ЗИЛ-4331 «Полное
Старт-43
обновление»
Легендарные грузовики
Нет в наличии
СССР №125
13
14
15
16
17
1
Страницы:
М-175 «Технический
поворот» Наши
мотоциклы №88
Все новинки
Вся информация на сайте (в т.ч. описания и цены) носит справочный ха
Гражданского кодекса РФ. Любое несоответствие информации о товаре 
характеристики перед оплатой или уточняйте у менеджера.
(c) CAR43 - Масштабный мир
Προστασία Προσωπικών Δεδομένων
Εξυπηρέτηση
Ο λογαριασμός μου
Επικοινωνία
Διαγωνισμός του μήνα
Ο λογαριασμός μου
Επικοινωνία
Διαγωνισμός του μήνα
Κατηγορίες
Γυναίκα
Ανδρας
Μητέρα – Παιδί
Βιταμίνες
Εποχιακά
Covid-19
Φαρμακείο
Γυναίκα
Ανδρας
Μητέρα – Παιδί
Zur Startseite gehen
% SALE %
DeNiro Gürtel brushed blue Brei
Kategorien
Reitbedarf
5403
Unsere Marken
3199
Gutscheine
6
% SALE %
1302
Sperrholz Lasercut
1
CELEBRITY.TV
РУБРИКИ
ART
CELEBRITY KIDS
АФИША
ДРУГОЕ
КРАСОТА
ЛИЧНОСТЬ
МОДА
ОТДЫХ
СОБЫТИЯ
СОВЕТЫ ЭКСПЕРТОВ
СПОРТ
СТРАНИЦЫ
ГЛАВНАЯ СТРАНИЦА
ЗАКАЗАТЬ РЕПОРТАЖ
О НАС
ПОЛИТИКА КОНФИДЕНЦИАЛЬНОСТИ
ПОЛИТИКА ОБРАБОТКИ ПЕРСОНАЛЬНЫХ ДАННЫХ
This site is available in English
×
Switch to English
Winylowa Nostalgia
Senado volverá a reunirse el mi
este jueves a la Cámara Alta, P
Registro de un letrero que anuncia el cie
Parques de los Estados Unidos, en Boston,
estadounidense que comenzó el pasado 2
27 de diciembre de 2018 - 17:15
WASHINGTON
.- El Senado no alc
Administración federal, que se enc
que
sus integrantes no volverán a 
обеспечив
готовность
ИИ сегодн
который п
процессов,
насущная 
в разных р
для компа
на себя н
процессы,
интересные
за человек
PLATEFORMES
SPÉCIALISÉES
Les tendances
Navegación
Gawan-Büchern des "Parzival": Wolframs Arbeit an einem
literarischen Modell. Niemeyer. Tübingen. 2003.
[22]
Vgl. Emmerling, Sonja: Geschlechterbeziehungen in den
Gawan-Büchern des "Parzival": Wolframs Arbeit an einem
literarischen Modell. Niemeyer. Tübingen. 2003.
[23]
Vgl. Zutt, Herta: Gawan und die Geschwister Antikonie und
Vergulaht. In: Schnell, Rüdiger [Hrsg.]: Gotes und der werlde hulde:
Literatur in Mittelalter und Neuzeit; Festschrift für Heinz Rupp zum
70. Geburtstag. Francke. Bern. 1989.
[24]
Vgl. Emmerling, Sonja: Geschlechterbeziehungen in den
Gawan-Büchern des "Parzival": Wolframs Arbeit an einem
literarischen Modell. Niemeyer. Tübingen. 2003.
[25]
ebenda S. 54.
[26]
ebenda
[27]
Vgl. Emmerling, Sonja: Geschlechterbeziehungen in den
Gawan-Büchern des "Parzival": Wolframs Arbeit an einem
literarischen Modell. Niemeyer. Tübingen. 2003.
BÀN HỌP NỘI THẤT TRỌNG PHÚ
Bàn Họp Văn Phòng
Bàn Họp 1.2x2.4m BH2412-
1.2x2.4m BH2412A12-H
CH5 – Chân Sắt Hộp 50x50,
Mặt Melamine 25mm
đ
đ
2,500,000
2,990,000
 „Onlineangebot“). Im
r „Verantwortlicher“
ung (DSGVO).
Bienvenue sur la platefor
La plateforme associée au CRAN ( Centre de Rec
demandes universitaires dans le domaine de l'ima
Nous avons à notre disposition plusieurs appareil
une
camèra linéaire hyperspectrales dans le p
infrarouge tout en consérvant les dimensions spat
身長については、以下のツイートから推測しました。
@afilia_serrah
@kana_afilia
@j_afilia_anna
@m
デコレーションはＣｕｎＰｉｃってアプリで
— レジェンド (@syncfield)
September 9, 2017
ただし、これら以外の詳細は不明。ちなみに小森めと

============

Reproduce the listing above, substituting "Stuttgart" for every occurrence of "Tübingen" and leaving all other text unchanged.

= Result =
ЗИЛ-4331 «Полное
Старт-43
обновление»
Легендарные грузовики
Нет в наличии
СССР №125
13
14
15
16
17
1
Страницы:
М-175 «Технический
поворот» Наши
мотоциклы №88
Все новинки
Вся информация на сайте (в т.ч. описания и цены) носит справочный ха
Гражданского кодекса РФ. Любое несоответствие информации о товаре 
характеристики перед оплатой или уточняйте у менеджера.
(c) CAR43 - Масштабный мир
Προστασία Προσωπικών Δεδομένων
Εξυπηρέτηση
Ο λογαριασμός μου
Επικοινωνία
Διαγωνισμός του μήνα
Ο λογαριασμός μου
Επικοινωνία
Διαγωνισμός του μήνα
Κατηγορίες
Γυναίκα
Ανδρας
Μητέρα – Παιδί
Βιταμίνες
Εποχιακά
Covid-19
Φαρμακείο
Γυναίκα
Ανδρας
Μητέρα – Παιδί
Zur Startseite gehen
% SALE %
DeNiro Gürtel brushed blue Brei
Kategorien
Reitbedarf
5403
Unsere Marken
3199
Gutscheine
6
% SALE %
1302
Sperrholz Lasercut
1
CELEBRITY.TV
РУБРИКИ
ART
CELEBRITY KIDS
АФИША
ДРУГОЕ
КРАСОТА
ЛИЧНОСТЬ
МОДА
ОТДЫХ
СОБЫТИЯ
СОВЕТЫ ЭКСПЕРТОВ
СПОРТ
СТРАНИЦЫ
ГЛАВНАЯ СТРАНИЦА
ЗАКАЗАТЬ РЕПОРТАЖ
О НАС
ПОЛИТИКА КОНФИДЕНЦИАЛЬНОСТИ
ПОЛИТИКА ОБРАБОТКИ ПЕРСОНАЛЬНЫХ ДАННЫХ
This site is available in English
×
Switch to English
Winylowa Nostalgia
Senado volverá a reunirse el mi
este jueves a la Cámara Alta, P
Registro de un letrero que anuncia el cie
Parques de los Estados Unidos, en Boston,
estadounidense que comenzó el pasado 2
27 de diciembre de 2018 - 17:15
WASHINGTON
.- El Senado no alc
Administración federal, que se enc
que
sus integrantes no volverán a 
обеспечив
готовность
ИИ сегодн
который п
процессов,
насущная 
в разных р
для компа
на себя н
процессы,
интересные
за человек
PLATEFORMES
SPÉCIALISÉES
Les tendances
Navegación
Gawan-Büchern des "Parzival": Wolframs Arbeit an einem
literarischen Modell. Niemeyer. Stuttgart. 2003.
[22]
Vgl. Emmerling, Sonja: Geschlechterbeziehungen in den
Gawan-Büchern des "Parzival": Wolframs Arbeit an einem
literarischen Modell. Niemeyer. Stuttgart. 2003.
[23]
Vgl. Zutt, Herta: Gawan und die Geschwister Antikonie und
Vergulaht. In: Schnell, Rüdiger [Hrsg.]: Gotes und der werlde hulde:
Literatur in Mittelalter und Neuzeit; Festschrift für Heinz Rupp zum
70. Geburtstag. Francke. Bern. 1989.
[24]
Vgl. Emmerling, Sonja: Geschlechterbeziehungen in den
Gawan-Büchern des "Parzival": Wolframs Arbeit an einem
literarischen Modell. Niemeyer. Stuttgart. 2003.
[25]
ebenda S. 54.
[26]
ebenda
[27]
Vgl. Emmerling, Sonja: Geschlechterbeziehungen in den
Gawan-Büchern des "Parzival": Wolframs Arbeit an einem
literarischen Modell. Niemeyer. Stuttgart. 2003.
BÀN HỌP NỘI THẤT TRỌNG PHÚ
Bàn Họp Văn Phòng
Bàn Họp 1.2x2.4m BH2412-
1.2x2.4m BH2412A12-H
CH5 – Chân Sắt Hộp 50x50,
Mặt Melamine 25mm
đ
đ
2,500,000
2,990,000
 „Onlineangebot“). Im
r „Verantwortlicher“
ung (DSGVO).
Bienvenue sur la platefor
La plateforme associée au CRAN ( Centre de Rec
demandes universitaires dans le domaine de l'ima
Nous avons à notre disposition plusieurs appareil
une
camèra linéaire hyperspectrales dans le p
infrarouge tout en consérvant les dimensions spat
身長については、以下のツイートから推測しました。
@afilia_serrah
@kana_afilia
@j_afilia_anna
@m
デコレーションはＣｕｎＰｉｃってアプリで
— レジェンド (@syncfield)
September 9, 2017
ただし、これら以外の詳細は不明。ちなみに小森めと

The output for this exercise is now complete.